In a significant policy reversal, the United States has extended temporary waivers allowing the purchase of Russian oil already loaded onto tankers, despite earlier indications that no such relief would be granted. The decision comes amid escalating geopolitical tensions linked to the Iran conflict and underscores Washington’s attempt to stabilize global energy markets. For India, one of the largest importers of Russian crude, this move offers crucial short-term relief in an increasingly volatile oil landscape.
Just days before the extension, US Treasury Secretary Scott Bessent had ruled out the possibility of renewing the waivers. However, shifting ground realities—particularly the disruption risks stemming from the Iran war—appear to have prompted a rapid reassessment. The US Treasury Department has now issued a new general license, effectively replacing the earlier waiver and extending the deadline for transactions involving already-shipped Russian oil until May 16.
Why the US Reversed Its Decision
The policy U-turn reflects the mounting pressure on global oil supply chains. The ongoing conflict involving Iran has heightened concerns over disruptions in key transit routes, especially the strategically critical Strait of Hormuz. This narrow maritime corridor handles a substantial portion of the world’s oil shipments, and any instability in the region can trigger sharp price spikes and supply shortages.
By allowing limited continued trade in Russian oil, the US aims to prevent a sudden shock to global supply. The waiver applies specifically to oil that was already loaded onto vessels before sanctions enforcement tightened, ensuring that these shipments can still reach buyers without legal or financial complications.
A Timely Boost for India
For India, which imports nearly 90% of its crude oil requirements, the waiver is a critical development. Over the past two years, Russia has emerged as a key supplier, offering discounted crude that helped India manage rising global oil prices and contain domestic inflation.
The renewed waiver ensures continuity in these supplies at a time when alternative sources—particularly from the Middle East—face uncertainty. Nearly 40% of India’s oil imports pass through the Strait of Hormuz, making any disruption in the region a direct threat to its energy security.
Additionally, the geopolitical tensions have led to increased insurance premiums for oil shipments in the Gulf region. Insurers are reassessing risks, making transportation more expensive and complex. In this context, access to Russian oil through alternative routes provides Indian refiners with a valuable cushion.
Rising Costs Despite Continued Access
While the waiver allows India to maintain supply flows, it may not deliver the same financial advantages as before. Russian crude prices have reportedly surged to their highest levels in over a decade, reducing the steep discounts that Indian refiners previously enjoyed.
This shift could have broader economic implications. Higher import costs may translate into increased fuel prices domestically, potentially fueling inflationary pressures. However, continued access to Russian oil—even at elevated prices—still offers greater stability compared to the uncertainty of sourcing entirely from conflict-prone regions.

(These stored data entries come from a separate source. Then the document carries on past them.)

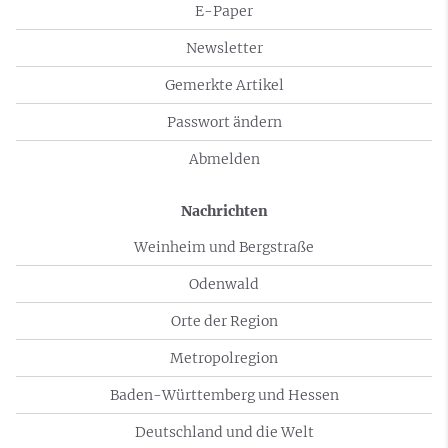
E-Paper
Newsletter
Gemerkte Artikel
Passwort ändern
Abmelden
Nachrichten
Weinheim und Bergstraße
Odenwald
Orte der Region
Metropolregion
Baden-Württemberg und Hessen
Deutschland und die Welt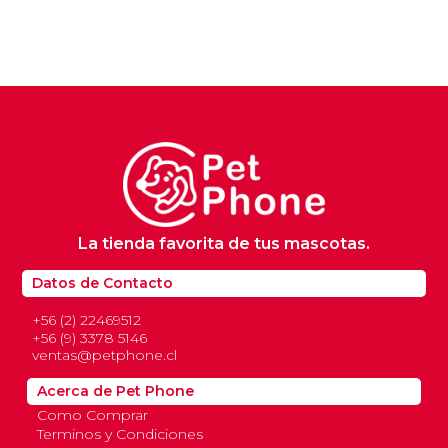
La tienda favorita de tus mascotas.
Datos de Contacto
+56 (2) 22469512
+56 (9) 3378 5146
ventas@petphone.cl
Acerca de Pet Phone
Como Comprar
Terminos y Condiciones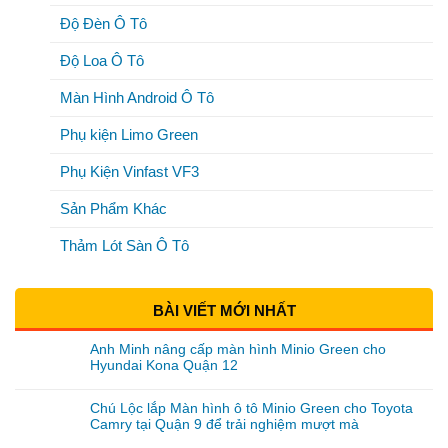
Độ Đèn Ô Tô
Độ Loa Ô Tô
Màn Hình Android Ô Tô
Phụ kiện Limo Green
Phụ Kiện Vinfast VF3
Sản Phẩm Khác
Thảm Lót Sàn Ô Tô
BÀI VIẾT MỚI NHẤT
Anh Minh nâng cấp màn hình Minio Green cho
Hyundai Kona Quận 12
Chú Lộc lắp Màn hình ô tô Minio Green cho Toyota
Camry tại Quận 9 để trải nghiệm mượt mà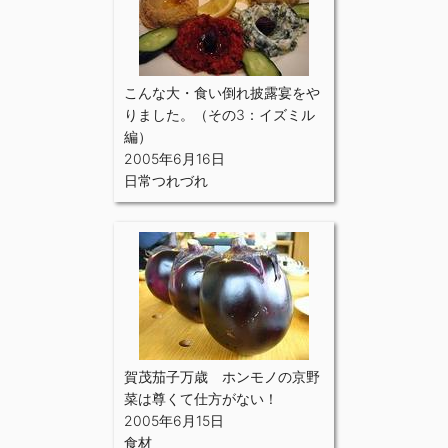
こんな大・食い倒れ披露宴をや
りました。（その3：イズミル
編）
2005年6月16日
日常つれづれ
賀茂茄子万歳 ホンモノの京野
菜は尊くて仕方がない！
2005年6月15日
食材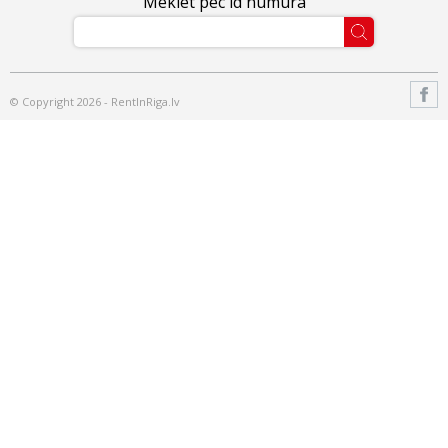
Meklēt pēc id numura
© Copyright 2026 - RentInRiga.lv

Surge in India’s Russian Oil Imports
Recent data highlights India’s growing dependence on Russian crude. In March, imports surged dramatically, tripling in value to approximately €5.3 billion. The volume of imports also doubled, driven by both increased demand and rising global prices.

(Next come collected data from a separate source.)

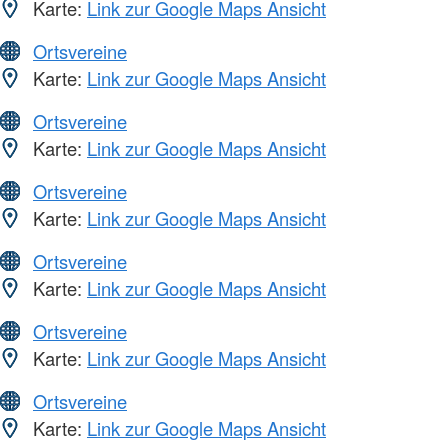
Karte:
Link zur Google Maps Ansicht
Ortsvereine
Karte:
Link zur Google Maps Ansicht
Ortsvereine
Karte:
Link zur Google Maps Ansicht
Ortsvereine
Karte:
Link zur Google Maps Ansicht
Ortsvereine
Karte:
Link zur Google Maps Ansicht
Ortsvereine
Karte:
Link zur Google Maps Ansicht
Ortsvereine
Karte:
Link zur Google Maps Ansicht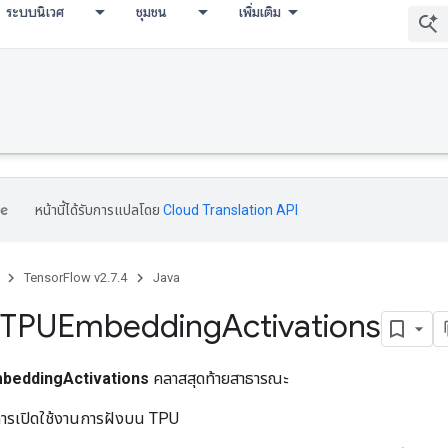
ระบบนิเวศ
ชุมชน
เพิ่มเติม
หน้านี้ได้รับการแปลโดย
Cloud Translation API
TensorFlow v2.7.4
Java
TPUEmbedding
Activations
eddingActivations
คลาสสุดท้ายสาธารณะ
ับการเปิดใช้งานการฝังบน TPU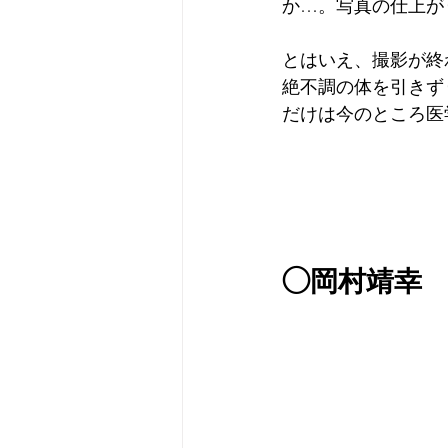
か…。写真の仕上が
とはいえ、撮影が終
絶不調の体を引きず
だけは今のところ医
◯岡村靖幸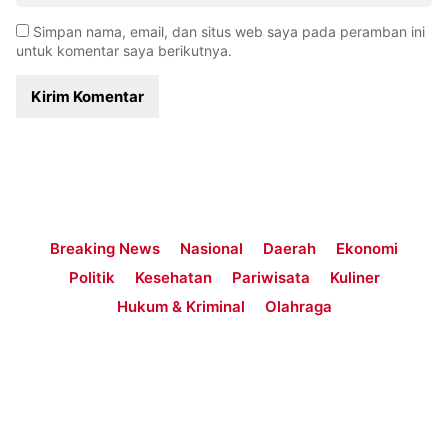
Simpan nama, email, dan situs web saya pada peramban ini
untuk komentar saya berikutnya.
Breaking News
Nasional
Daerah
Ekonomi
Politik
Kesehatan
Pariwisata
Kuliner
Hukum & Kriminal
Olahraga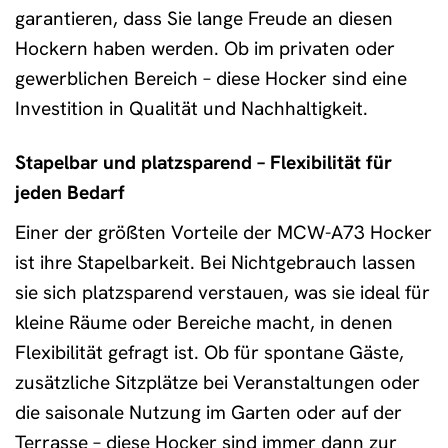
garantieren, dass Sie lange Freude an diesen
Hockern haben werden. Ob im privaten oder
gewerblichen Bereich – diese Hocker sind eine
Investition in Qualität und Nachhaltigkeit.
Stapelbar und platzsparend – Flexibilität für
jeden Bedarf
Einer der größten Vorteile der MCW-A73 Hocker
ist ihre Stapelbarkeit. Bei Nichtgebrauch lassen
sie sich platzsparend verstauen, was sie ideal für
kleine Räume oder Bereiche macht, in denen
Flexibilität gefragt ist. Ob für spontane Gäste,
zusätzliche Sitzplätze bei Veranstaltungen oder
die saisonale Nutzung im Garten oder auf der
Terrasse – diese Hocker sind immer dann zur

India emerged as the second-largest importer of Russian oil during the month, accounting for around 38% of Moscow’s exports, second only to China. This marks a notable shift from February, when India ranked third behind China and Turkey.
State-owned refiners played a significant role in this surge, with purchases rising by 148% month-on-month. Analysts suggest that Indian buyers accelerated purchases in anticipation of tighter sanctions and potential supply disruptions.
Strategic Implications
The US decision to extend the waiver highlights the complex balancing act between enforcing sanctions on Russia and maintaining global energy stability. While sanctions were initially designed to curb Moscow’s revenues following the Ukraine conflict, the Iran war has introduced new variables that complicate enforcement.
For India, the development reinforces the importance of diversification in energy sourcing. While Russian oil remains a key component, geopolitical uncertainties underline the need for a balanced approach that includes multiple suppliers and strategic reserves.
The US waiver extension on Russian oil is a pragmatic response to a rapidly evolving geopolitical crisis. For India, it offers a much-needed buffer against supply disruptions and price volatility, even as costs rise. As global energy markets remain on edge, such policy shifts will continue to play a crucial role in shaping the economic outlook for major import-dependent nations.